## YOUR GOAL
Can you return every line of the listing below unchanged, leaving out the pictures?

## INFORMATION GIVEN

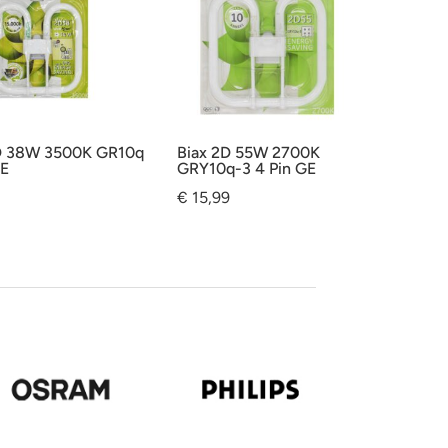
D 38W 3500K GR10q
Biax 2D 55W 2700K
GE
GRY10q-3 4 Pin GE
€
15,99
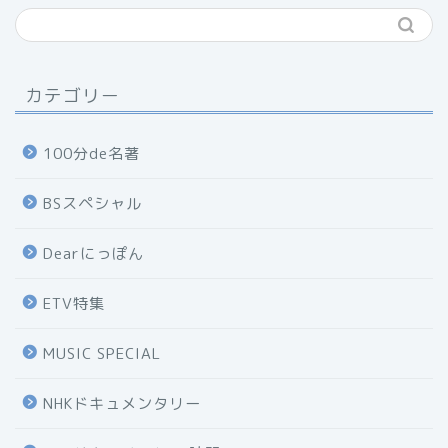
カテゴリー
100分de名著
BSスペシャル
Dearにっぽん
ETV特集
MUSIC SPECIAL
NHKドキュメンタリー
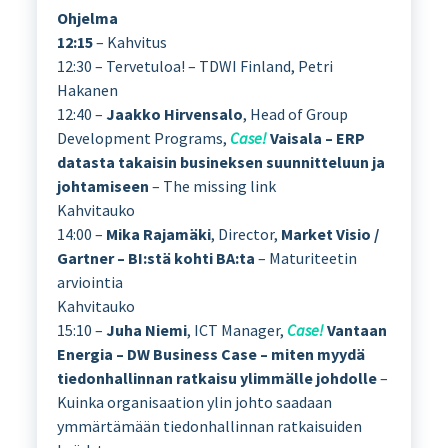
Ohjelma
12:15
– Kahvitus
12:30 – Tervetuloa! – TDWI Finland, Petri
Hakanen
12:40 –
Jaakko Hirvensalo
, Head of Group
Development Programs,
Case!
Vaisala – ERP
datasta takaisin busineksen suunnitteluun ja
johtamiseen
– The missing link
Kahvitauko
14:00 –
Mika Rajamäki
, Director,
Market Visio /
Gartner – BI:stä kohti BA:ta
– Maturiteetin
arviointia
Kahvitauko
15:10 –
Juha Niemi
, ICT Manager,
Case!
Vantaan
Energia – DW Business Case – miten myydä
tiedonhallinnan ratkaisu ylimmälle johdolle
–
Kuinka organisaation ylin johto saadaan
ymmärtämään tiedonhallinnan ratkaisuiden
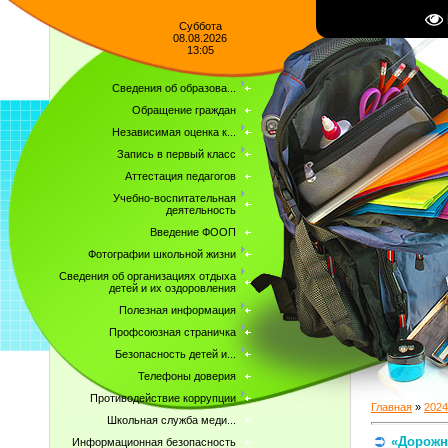
Суббота
08.08.2026
13:05
Сведения об образова...
Обращение граждан
Независимая оценка к...
Запись в первый класс
Аттестация педагогов
Учебно-воспитательная
деятельность
Введение ФООП
Фотографии школьной жизни
Сведения об организациях отдыха
детей и их оздоровления
Полезная информация
Профсоюзная страничка
Безопасность детей и...
Телефоны доверия
Противодействие коррупции
Главная
»
2024
Школьная служба меди...
«Дорожн
Информационная безопасность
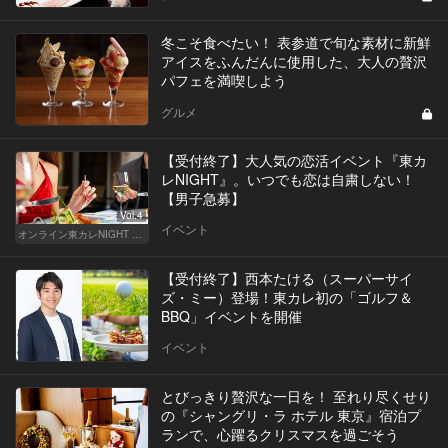
冬こそ食べたい！ 表参道で旬な素材に新鮮
アイスをふんだんに使用した、大人の贅沢
パフェを満喫しよう
グルメ
【受付終了】大人気の恋活イベント『東カ
レNIGHT』。いつでも恋は自粛しない！
【男子急募】
Vol.4
イベント
オンライン東カレNIGHT イベント募集
【受付終了】西本たける（スーパーサイ
ズ・ミー）登場！東カレ初の「ゴルフ＆
BBQ」イベントを開催
イベント
とびっきり贅沢な一日を！ 至れり尽くせり
の『シャングリ・ラ ホテル 東京』宿泊プ
ランで、心躍るクリスマスを過ごそう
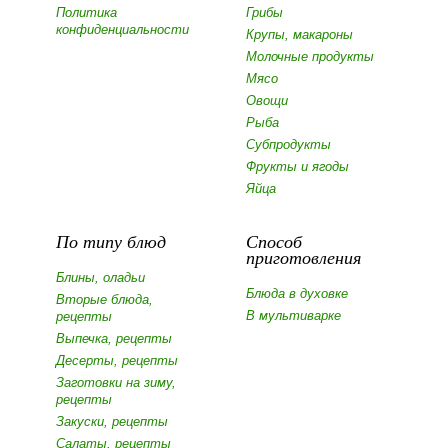
Политика
Грибы
конфиденциальности
Крупы, макароны
Молочные продукты
Мясо
Овощи
Рыба
Субпродукты
Фрукты и ягоды
Яйца
По типу блюд
Способ
приготовления
Блины, оладьи
Блюда в духовке
Вторые блюда,
В мультиварке
рецепты
Выпечка, рецепты
Десерты, рецепты
Заготовки на зиму,
рецепты
Закуски, рецепты
Салаты, рецепты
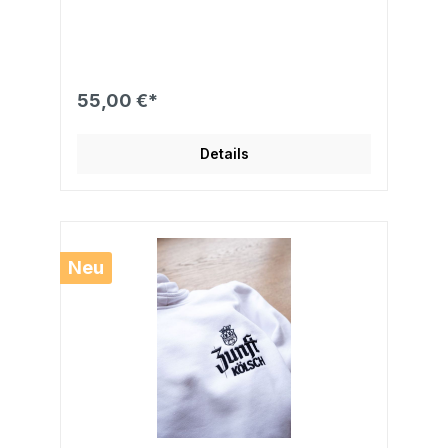
55,00 €*
Details
Neu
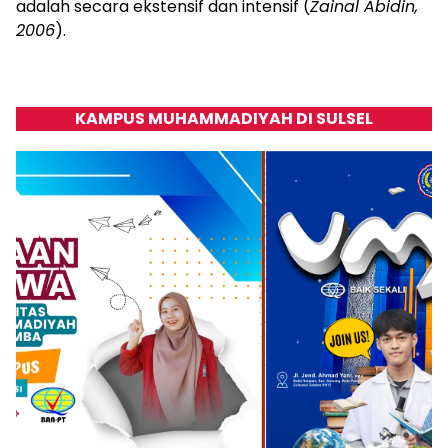
adalah secara ekstensif dan intensif (
Zainal Abidin,
2006
).
KAMPUS MUHAMMADIYAH DI SULSEL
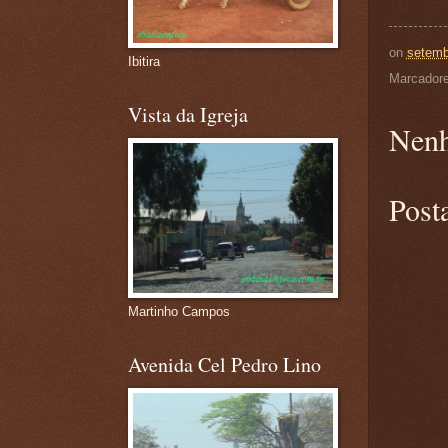
on
setemb
Ibitira
Marcador
Vista da Igreja
Nenh
Post
Martinho Campos
Avenida Cel Pedro Lino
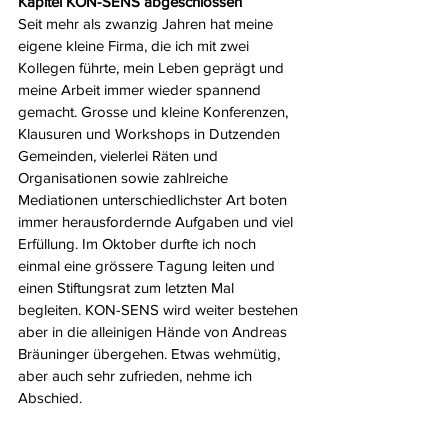
Kapitel KON-SENS abgeschlossen
Seit mehr als zwanzig Jahren hat meine 
eigene kleine Firma, die ich mit zwei 
Kollegen führte, mein Leben geprägt und 
meine Arbeit immer wieder spannend 
gemacht. Grosse und kleine Konferenzen, 
Klausuren und Workshops in Dutzenden 
Gemeinden, vielerlei Räten und 
Organisationen sowie zahlreiche 
Mediationen unterschiedlichster Art boten 
immer herausfordernde Aufgaben und viel 
Erfüllung. Im Oktober durfte ich noch 
einmal eine grössere Tagung leiten und 
einen Stiftungsrat zum letzten Mal 
begleiten. KON-SENS wird weiter bestehen 
aber in die alleinigen Hände von Andreas 
Bräuninger übergehen. Etwas wehmütig, 
aber auch sehr zufrieden, nehme ich 
Abschied.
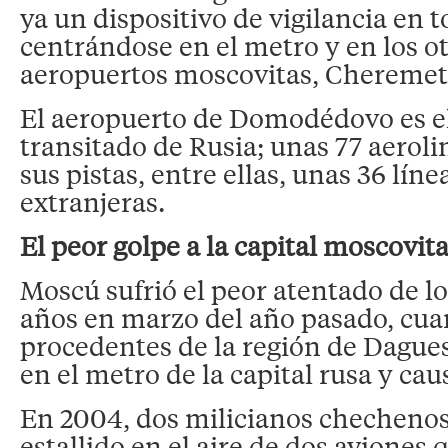
ya un dispositivo de vigilancia en to
centrándose en el metro y en los o
aeropuertos moscovitas, Cheremet
El aeropuerto de Domodédovo es e
transitado de Rusia; unas 77 aerol
sus pistas, entre ellas, unas 36 líne
extranjeras.
El peor golpe a la capital moscovit
Moscú sufrió el peor atentado de lo
años en marzo del año pasado, cu
procedentes de la región de Dague
en el metro de la capital rusa y ca
En 2004, dos milicianos chechenos
estallido en el aire de dos aviones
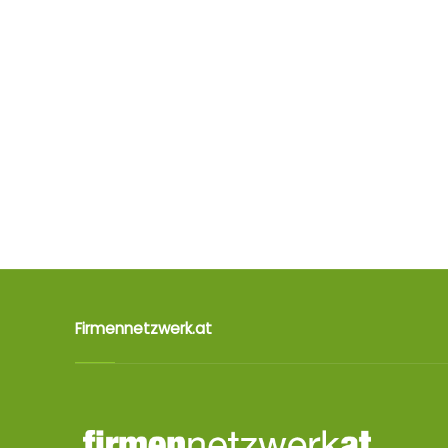
Firmennetzwerk.at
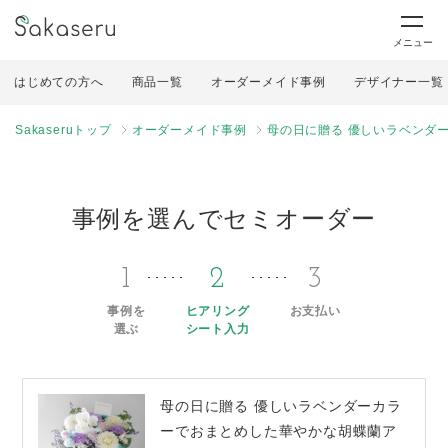
メニュー
はじめての方へ
商品一覧
オーダーメイド事例
デザイナー一覧
Sakaseruトップ
オーダーメイド事例
母の日に贈る 優しいラベンダ
事例を選んでセミオーダー
1
2
3
事例を
ヒアリング
お支払い
選ぶ
シート入力
母の日に贈る 優しいラベンダーカラ
ーでおまとめした華やかな胡蝶蘭ア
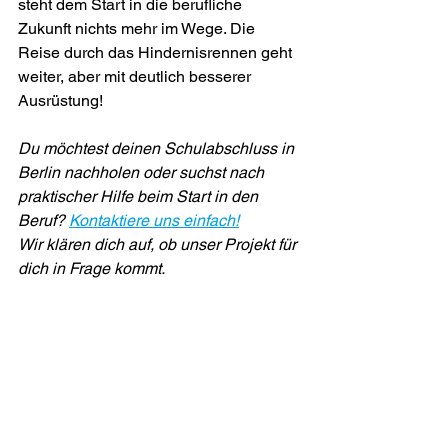
steht dem Start in die berufliche 
Zukunft nichts mehr im Wege. Die 
Reise durch das Hindernisrennen geht 
weiter, aber mit deutlich besserer 
Ausrüstung! 
Du möchtest deinen Schulabschluss in 
Berlin nachholen oder suchst nach 
praktischer Hilfe beim Start in den 
Beruf? 
Kontaktiere uns einfach!
Wir klären dich auf, ob unser Projekt für 
dich in Frage kommt.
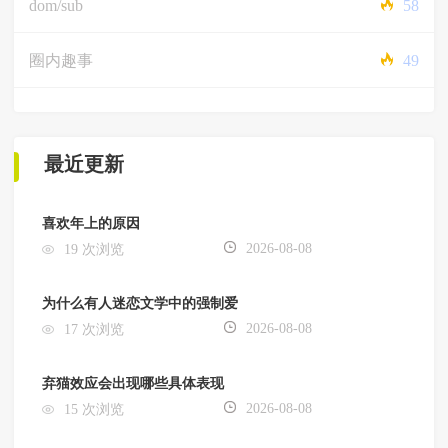
dom/sub
58
圈内趣事
49
最近更新
喜欢年上的原因
2026-08-08
19 次浏览
为什么有人迷恋文学中的强制爱
2026-08-08
17 次浏览
弃猫效应会出现哪些具体表现
2026-08-08
15 次浏览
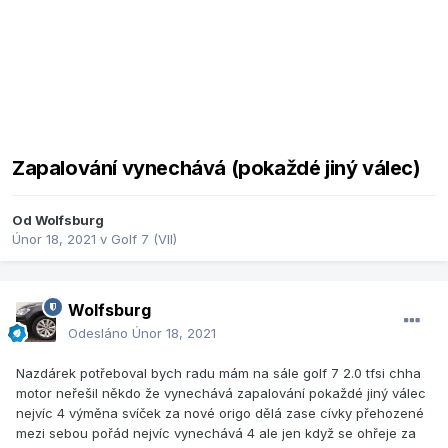
Zapalování vynechává (pokaždé jiný válec)
Od
Wolfsburg
Únor 18, 2021
v
Golf 7 (VII)
Wolfsburg
Odesláno
Únor 18, 2021
Nazdárek potřeboval bych radu mám na sále golf 7 2.0 tfsi chha
motor neřešil někdo že vynechává zapalování pokaždé jiný válec
nejvíc 4 výměna svíček za nové origo dělá zase cívky přehozené
mezi sebou pořád nejvíc vynechává 4 ale jen když se ohřeje za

## EXERCISE RESULT
D 38W 3500K GR10q
Biax 2D 55W 2700K
GE
GRY10q-3 4 Pin GE
€
15,99
カテゴリー
100分de名著
BSスペシャル
Dearにっぽん
ETV特集
MUSIC SPECIAL
NHKドキュメンタリー
Ohjelma
12:15
– Kahvitus
12:30 – Tervetuloa! – TDWI Finland, Petri
Hakanen
12:40 –
Jaakko Hirvensalo
, Head of Group
Development Programs,
Case!
Vaisala – ERP
datasta takaisin busineksen suunnitteluun ja
johtamiseen
– The missing link
Kahvitauko
14:00 –
Mika Rajamäki
, Director,
Market Visio /
Gartner – BI:stä kohti BA:ta
– Maturiteetin
arviointia
Kahvitauko
15:10 –
Juha Niemi
, ICT Manager,
Case!
Vantaan
Energia – DW Business Case – miten myydä
tiedonhallinnan ratkaisu ylimmälle johdolle
–
Kuinka organisaation ylin johto saadaan
ymmärtämään tiedonhallinnan ratkaisuiden
Суббота
08.08.2026
13:05
Сведения об образова...
Обращение граждан
Независимая оценка к...
Запись в первый класс
Аттестация педагогов
Учебно-воспитательная
деятельность
Введение ФООП
Фотографии школьной жизни
Сведения об организациях отдыха
детей и их оздоровления
Полезная информация
Профсоюзная страничка
Безопасность детей и...
Телефоны доверия
Противодействие коррупции
Главная
»
2024
Школьная служба меди...
«Дорожн
Информационная безопасность
冬こそ食べたい！ 表参道で旬な素材に新鮮
アイスをふんだんに使用した、大人の贅沢
パフェを満喫しよう
グルメ
【受付終了】大人気の恋活イベント『東カ
レNIGHT』。いつでも恋は自粛しない！
【男子急募】
Vol.4
イベント
オンライン東カレNIGHT イベント募集
【受付終了】西本たける（スーパーサイ
ズ・ミー）登場！東カレ初の「ゴルフ＆
BBQ」イベントを開催
イベント
とびっきり贅沢な一日を！ 至れり尽くせり
の『シャングリ・ラ ホテル 東京』宿泊プ
ランで、心躍るクリスマスを過ごそう
Политика
Грибы
конфиденциальности
Крупы, макароны
Молочные продукты
Мясо
Овощи
Рыба
Субпродукты
Фрукты и ягоды
Яйца
По типу блюд
Способ
приготовления
Блины, оладьи
Блюда в духовке
Вторые блюда,
В мультиварке
рецепты
Выпечка, рецепты
Десерты, рецепты
Заготовки на зиму,
рецепты
Закуски, рецепты
Салаты, рецепты
55,00 €*
Details
Neu
adalah secara ekstensif dan intensif (
Zainal Abidin,
2006
).
KAMPUS MUHAMMADIYAH DI SULSEL
on
setemb
Ibitira
Marcador
Vista da Igreja
Nenh
Post
Martinho Campos
Avenida Cel Pedro Lino
Kapitel KON-SENS abgeschlossen
Seit mehr als zwanzig Jahren hat meine 
eigene kleine Firma, die ich mit zwei 
Kollegen führte, mein Leben geprägt und 
meine Arbeit immer wieder spannend 
gemacht. Grosse und kleine Konferenzen, 
Klausuren und Workshops in Dutzenden 
Gemeinden, vielerlei Räten und 
Organisationen sowie zahlreiche 
Mediationen unterschiedlichster Art boten 
immer herausfordernde Aufgaben und viel 
Erfüllung. Im Oktober durfte ich noch 
einmal eine grössere Tagung leiten und 
einen Stiftungsrat zum letzten Mal 
begleiten. KON-SENS wird weiter bestehen 
aber in die alleinigen Hände von Andreas 
Bräuninger übergehen. Etwas wehmütig, 
aber auch sehr zufrieden, nehme ich 
Abschied.
ya un dispositivo de vigilancia en to
centrándose en el metro y en los o
aeropuertos moscovitas, Cheremet
El aeropuerto de Domodédovo es e
transitado de Rusia; unas 77 aerol
sus pistas, entre ellas, unas 36 líne
extranjeras.
El peor golpe a la capital moscovit
Moscú sufrió el peor atentado de lo
años en marzo del año pasado, cu
procedentes de la región de Dague
en el metro de la capital rusa y ca
En 2004, dos milicianos chechenos
estallido en el aire de dos aviones
Firmennetzwerk.at
メニュー
はじめての方へ
商品一覧
オーダーメイド事例
デザイナー一覧
Sakaseruトップ
オーダーメイド事例
母の日に贈る 優しいラベンダ
事例を選んでセミオーダー
1
2
3
事例を
ヒアリング
お支払い
選ぶ
シート入力
母の日に贈る 優しいラベンダーカラ
ーでおまとめした華やかな胡蝶蘭ア
steht dem Start in die berufliche 
Zukunft nichts mehr im Wege. Die 
Reise durch das Hindernisrennen geht 
weiter, aber mit deutlich besserer 
Ausrüstung! 
Du möchtest deinen Schulabschluss in 
Berlin nachholen oder suchst nach 
praktischer Hilfe beim Start in den 
Beruf? 
Kontaktiere uns einfach!
Wir klären dich auf, ob unser Projekt für 
dich in Frage kommt.
dom/sub
58
圈内趣事
49
最近更新
喜欢年上的原因
2026-08-08
19 次浏览
为什么有人迷恋文学中的强制爱
2026-08-08
17 次浏览
弃猫效应会出现哪些具体表现
2026-08-08
15 次浏览
Zapalování vynechává (pokaždé jiný válec)
Od
Wolfsburg
Únor 18, 2021
v
Golf 7 (VII)
Wolfsburg
Odesláno
Únor 18, 2021
Nazdárek potřeboval bych radu mám na sále golf 7 2.0 tfsi chha
motor neřešil někdo že vynechává zapalování pokaždé jiný válec
nejvíc 4 výměna svíček za nové origo dělá zase cívky přehozené
mezi sebou pořád nejvíc vynechává 4 ale jen když se ohřeje za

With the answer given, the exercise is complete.